WORK ORDER:
Show every line from the data below that includes "System".
·····
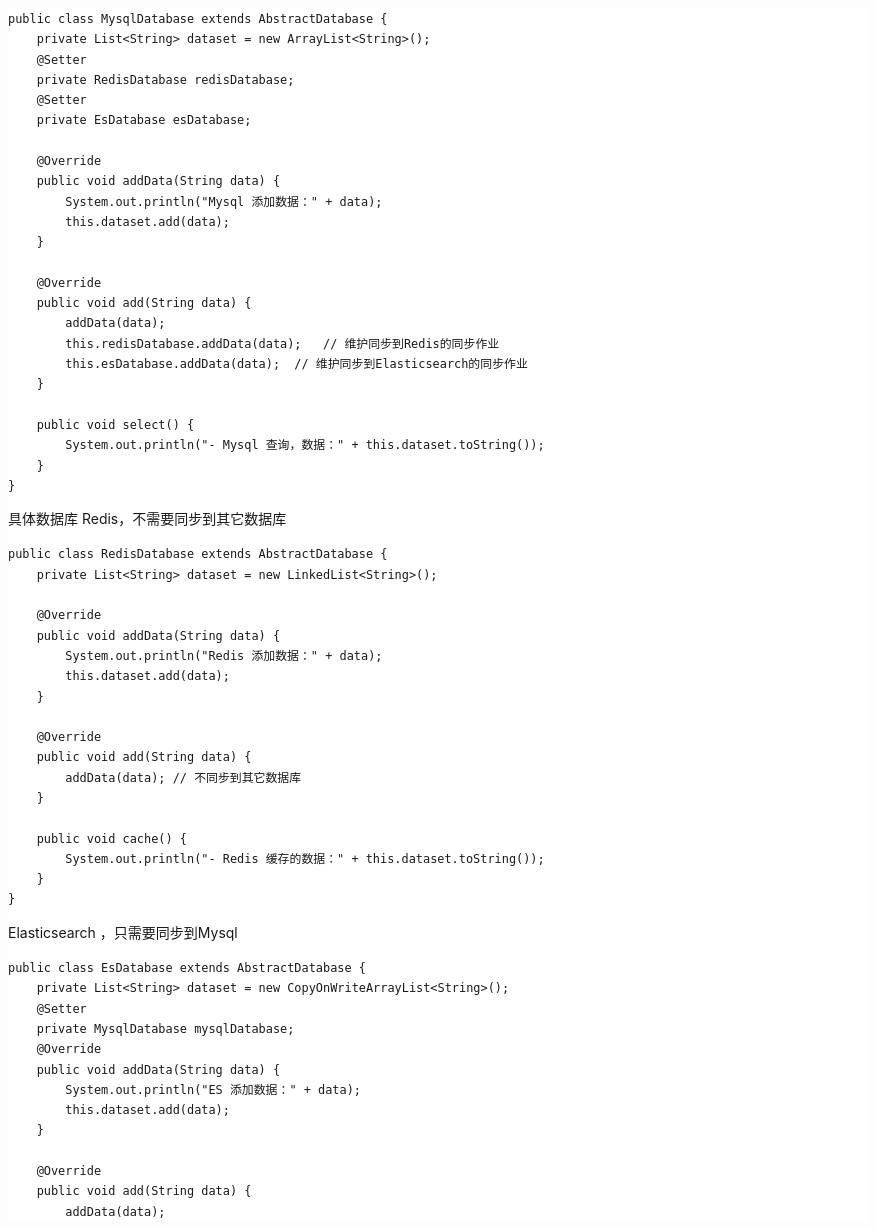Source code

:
 ```
public class MysqlDatabase extends AbstractDatabase {
    private List<String> dataset = new ArrayList<String>();
    @Setter
    private RedisDatabase redisDatabase;
    @Setter
    private EsDatabase esDatabase;

    @Override
    public void addData(String data) {
        System.out.println("Mysql 添加数据：" + data);
        this.dataset.add(data);
    }

    @Override
    public void add(String data) {
        addData(data);
        this.redisDatabase.addData(data);   // 维护同步到Redis的同步作业
        this.esDatabase.addData(data);  // 维护同步到Elasticsearch的同步作业
    }

    public void select() {
        System.out.println("- Mysql 查询，数据：" + this.dataset.toString());
    }
}
```

具体数据库 Redis，不需要同步到其它数据库

```
public class RedisDatabase extends AbstractDatabase {
    private List<String> dataset = new LinkedList<String>();

    @Override
    public void addData(String data) {
        System.out.println("Redis 添加数据：" + data);
        this.dataset.add(data);
    }

    @Override
    public void add(String data) {
        addData(data); // 不同步到其它数据库
    }

    public void cache() {
        System.out.println("- Redis 缓存的数据：" + this.dataset.toString());
    }
}
```

Elasticsearch ，只需要同步到Mysql

```
public class EsDatabase extends AbstractDatabase {
    private List<String> dataset = new CopyOnWriteArrayList<String>();
    @Setter
    private MysqlDatabase mysqlDatabase;
    @Override
    public void addData(String data) {
        System.out.println("ES 添加数据：" + data);
        this.dataset.add(data);
    }

    @Override
    public void add(String data) {
        addData(data);
```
·····
RESULT FOR THIS EXERCISE:
        System.out.println("Mysql 添加数据：" + data);
        System.out.println("- Mysql 查询，数据：" + this.dataset.toString());
        System.out.println("Redis 添加数据：" + data);
        System.out.println("- Redis 缓存的数据：" + this.dataset.toString());
        System.out.println("ES 添加数据：" + data);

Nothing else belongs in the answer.